Une agriculture méditerranéenne : elle associe blé dur, les oliviers et la vigne (disparue avec le phylloxéra puis ressurgie avec les rapatriés ; il y actuellement une recherche de qualité dans la viticulture corse : les AOC se développent avec des cépages bien adaptés au sol cristallin. Parmi les vins qui symbolisent cette recherche de qualité, on peut citer le Necrosi un des meilleurs blanc du cap corse. La plaine orientale a vu l’arrivée soudaine des fruits et des légumes grâce à l’abondance des ressources en eau.

Le menu

– A tous les plats proposés ce midi, la brousse est présente : la brousse (brocciu) est faite à partir du petit lait qui reste de la fabrication d’autres fromages ; ce fut une production d’abord très locale puis un moyen de paiement pour les bergers enfin une appellation d’origine controlée. Sa production est saisonnière : se méfier du bruccio d”été ( la saison couvre les mois de novembre et décembre). Son omniprésence dans la cuisine Corse fait dire à Michel Sivignon que la brousse joue le même rôle que la fêta en Grèce.

– La Coppa : la charcuterie est faite à partir d’un porc différent : nourris de châtaigne (et gland) qui donne le goût particulier ; il n’y a jamais d’AOC, pas de circuit de commercialisation de la charcuterie corse.
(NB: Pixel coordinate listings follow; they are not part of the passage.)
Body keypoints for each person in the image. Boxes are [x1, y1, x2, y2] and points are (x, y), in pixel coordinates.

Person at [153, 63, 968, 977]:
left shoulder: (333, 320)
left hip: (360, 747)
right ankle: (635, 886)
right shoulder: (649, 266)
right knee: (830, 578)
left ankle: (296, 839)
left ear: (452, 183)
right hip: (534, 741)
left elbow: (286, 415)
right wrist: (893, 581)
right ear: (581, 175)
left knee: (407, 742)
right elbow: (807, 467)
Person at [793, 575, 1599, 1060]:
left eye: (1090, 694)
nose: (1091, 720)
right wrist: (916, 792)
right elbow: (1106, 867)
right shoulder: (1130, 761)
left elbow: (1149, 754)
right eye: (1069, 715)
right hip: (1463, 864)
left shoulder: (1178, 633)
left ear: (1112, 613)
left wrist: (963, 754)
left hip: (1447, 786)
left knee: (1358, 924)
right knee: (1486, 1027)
Le porc est tué le 13 décembre, le jour de la sainte Lucie, donc à manger en février.

– le cannelloni en général farci avec des plantes sauvages (et ici avec de la… brousse)

– le Stufatu : ragoût de veau : différent car abattu jusqu”à 11 mois (5 mois pour les veaux « du continent ») ; on consommait très peu de viande autrefois, sauf du veau justement ; la viande de sanglier prend de plus en plus sa place sur les tables.

– au dessert, on retrouve une fois encore de la brousse dans le Fiadone (un gâteau au fromage, léger et savoureux). Quant à l’Upastizu au cédrat confit, il rappelle le développement de la culture de ce petit agrume proche du citron, à tel point que F. Lepagnot évoquera plus tard un « cycle du cédrat » comme les grands cycles de l’agriculture brésilienne. Il est utilisé confit, en confiture mais surtout en liqueur : la liqueur de cédrat étant spécifique à la Corse. Pour Françoise Lepagnot, la présence du kiwi dans la pâtisserie du dessert rappelle son arrivée récente dans une plaine orientale dont le dynamisme agricole a été maintes fois évoqué.

A l’issue de ce fort bon repas, où les produits corse ont été sensiblement « parisianisés », Françoise Lepagnot évoque la Balagne dont elle est originaire et décrit son développement agricole actuel : un pays ouvert, avec de moins en moins de désert, où les terres sont défrichées et bien mises en culture. Un dynamisme qui contraste avec l’état déplorable de la Castagniccia, les châtaigniers étant, en autres, victime de la maladie de l’encre. Pourtant, la châtaigne a joué un rôle considérable dans l’alimentation : réduite en farine, on pouvait ensuite la transformer en une sorte de polenta ou de pain ; elle permet aussi la confection de gâteaux (a torta) ; aujourd’hui, une nouvelle cuisine se greffe dessus (chocolat etc…)

Françoise Lepagnot évoque l’alimentation traditionnelle, surtout composée de produits bruts et celle des fêtes , avec ses menus rituels : langouste ou truite de torrent y précède la charcuterie (coppa) , le ragoût (stufatu) avec des gnocchi : du veau ou du sanglier, très longuement mariné ; sinon ils sont servis en viande grillée. la viande varie selon les saison : on sert du cabri pour Pâques. Le cochon tué à noel, on mange tout de suite partie fraiche puis saucisse de foie, viandes fumées (lonzi), mangées longtemps après.